Rendered images with accompanying source text
# # # # # # #

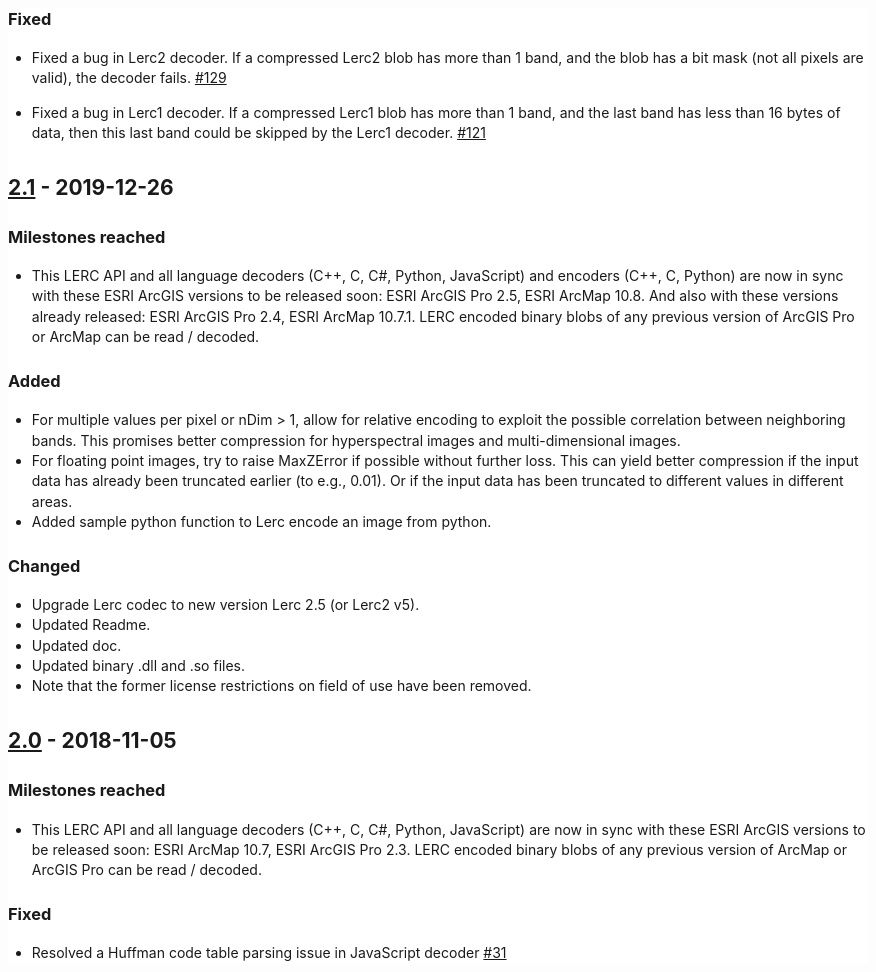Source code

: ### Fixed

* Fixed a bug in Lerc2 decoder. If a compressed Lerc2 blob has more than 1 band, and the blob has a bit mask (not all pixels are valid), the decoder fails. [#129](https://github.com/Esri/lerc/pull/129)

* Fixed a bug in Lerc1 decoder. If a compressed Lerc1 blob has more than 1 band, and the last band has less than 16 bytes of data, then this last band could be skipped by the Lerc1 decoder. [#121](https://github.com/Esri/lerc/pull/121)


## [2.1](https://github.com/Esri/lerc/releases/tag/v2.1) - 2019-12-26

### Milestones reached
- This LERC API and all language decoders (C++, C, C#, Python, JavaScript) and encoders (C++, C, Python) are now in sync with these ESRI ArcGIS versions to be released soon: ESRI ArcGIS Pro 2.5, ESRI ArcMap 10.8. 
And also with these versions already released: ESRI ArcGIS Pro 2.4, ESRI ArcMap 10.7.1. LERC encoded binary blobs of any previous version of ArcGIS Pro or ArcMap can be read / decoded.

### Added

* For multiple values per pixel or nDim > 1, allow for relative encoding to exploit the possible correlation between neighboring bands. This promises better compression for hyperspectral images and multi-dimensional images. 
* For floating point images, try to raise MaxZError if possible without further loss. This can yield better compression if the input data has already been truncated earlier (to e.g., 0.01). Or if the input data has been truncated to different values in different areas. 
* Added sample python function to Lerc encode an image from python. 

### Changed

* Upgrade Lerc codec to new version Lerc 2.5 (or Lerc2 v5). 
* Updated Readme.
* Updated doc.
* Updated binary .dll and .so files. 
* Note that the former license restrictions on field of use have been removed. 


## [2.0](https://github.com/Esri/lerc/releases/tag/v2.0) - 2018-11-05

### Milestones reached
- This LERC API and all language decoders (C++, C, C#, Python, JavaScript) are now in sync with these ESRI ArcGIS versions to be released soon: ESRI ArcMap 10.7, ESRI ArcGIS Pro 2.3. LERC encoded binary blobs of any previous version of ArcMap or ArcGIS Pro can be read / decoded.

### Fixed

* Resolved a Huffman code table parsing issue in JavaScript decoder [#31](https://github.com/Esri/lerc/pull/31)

# # # # # # #

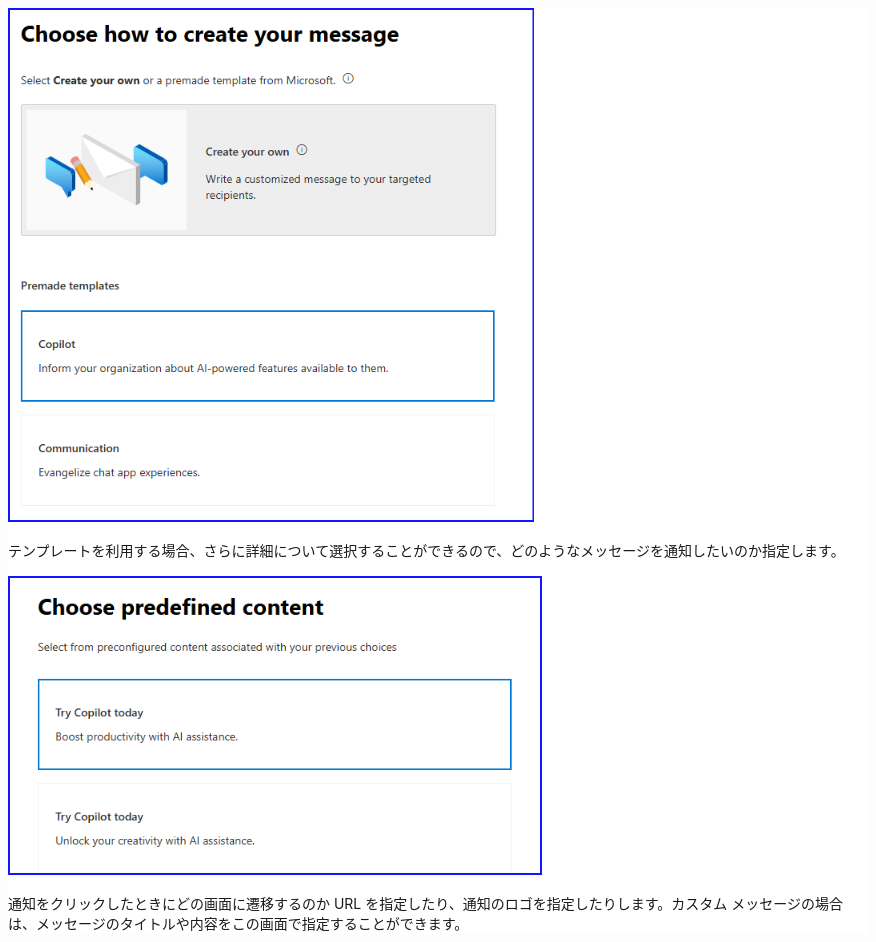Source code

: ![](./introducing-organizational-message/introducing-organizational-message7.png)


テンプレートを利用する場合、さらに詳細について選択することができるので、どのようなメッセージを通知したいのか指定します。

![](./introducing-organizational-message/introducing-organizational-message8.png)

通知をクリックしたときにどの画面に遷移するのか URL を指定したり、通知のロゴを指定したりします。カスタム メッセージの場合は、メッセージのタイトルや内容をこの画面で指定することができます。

# # # # # # #

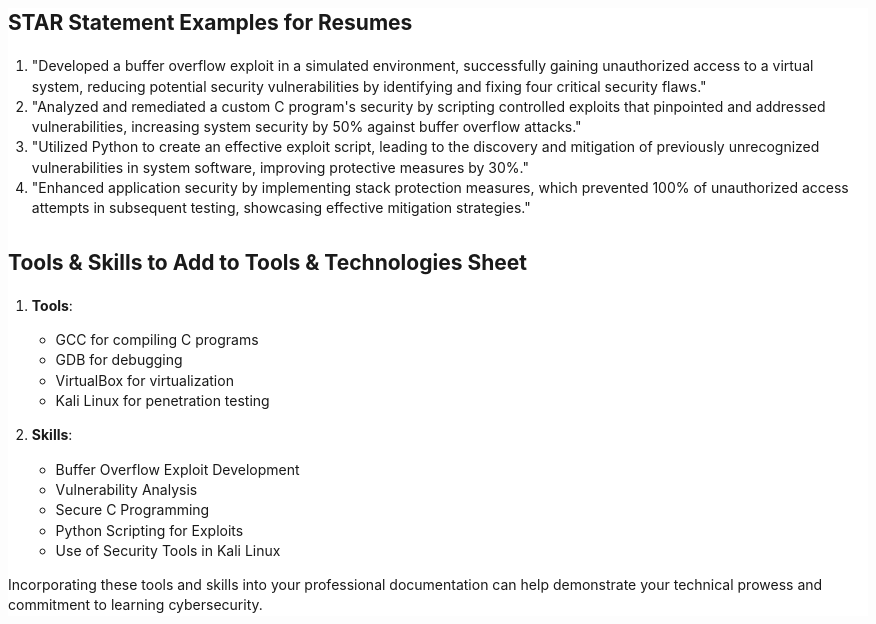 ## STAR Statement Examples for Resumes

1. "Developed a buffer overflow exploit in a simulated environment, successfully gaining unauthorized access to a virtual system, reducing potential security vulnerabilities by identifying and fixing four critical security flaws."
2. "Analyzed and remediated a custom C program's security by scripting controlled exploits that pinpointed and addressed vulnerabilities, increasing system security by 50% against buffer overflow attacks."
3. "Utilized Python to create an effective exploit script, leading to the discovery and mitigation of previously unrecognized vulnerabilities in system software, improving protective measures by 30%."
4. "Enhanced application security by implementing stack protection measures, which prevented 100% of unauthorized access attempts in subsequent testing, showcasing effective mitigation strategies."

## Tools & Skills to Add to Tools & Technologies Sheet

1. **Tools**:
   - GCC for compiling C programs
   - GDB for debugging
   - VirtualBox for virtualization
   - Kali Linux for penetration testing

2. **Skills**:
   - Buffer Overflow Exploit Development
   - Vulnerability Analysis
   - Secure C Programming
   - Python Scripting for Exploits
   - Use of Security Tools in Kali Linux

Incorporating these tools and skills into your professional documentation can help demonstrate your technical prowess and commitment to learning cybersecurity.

# # # # # # #

• [Activity] Reproduce every line in the records from the line containing "and multi-dimensional images." down to the line containing "JavaScript decoder [#31](https://github.com/Esri/lerc/pull/31)", with both of those lines included.

• [Solution to this problem]
* For multiple values per pixel or nDim > 1, allow for relative encoding to exploit the possible correlation between neighboring bands. This promises better compression for hyperspectral images and multi-dimensional images. 
* For floating point images, try to raise MaxZError if possible without further loss. This can yield better compression if the input data has already been truncated earlier (to e.g., 0.01). Or if the input data has been truncated to different values in different areas. 
* Added sample python function to Lerc encode an image from python. 

### Changed

* Upgrade Lerc codec to new version Lerc 2.5 (or Lerc2 v5). 
* Updated Readme.
* Updated doc.
* Updated binary .dll and .so files. 
* Note that the former license restrictions on field of use have been removed. 


## [2.0](https://github.com/Esri/lerc/releases/tag/v2.0) - 2018-11-05

### Milestones reached
- This LERC API and all language decoders (C++, C, C#, Python, JavaScript) are now in sync with these ESRI ArcGIS versions to be released soon: ESRI ArcMap 10.7, ESRI ArcGIS Pro 2.3. LERC encoded binary blobs of any previous version of ArcMap or ArcGIS Pro can be read / decoded.

### Fixed

* Resolved a Huffman code table parsing issue in JavaScript decoder [#31](https://github.com/Esri/lerc/pull/31)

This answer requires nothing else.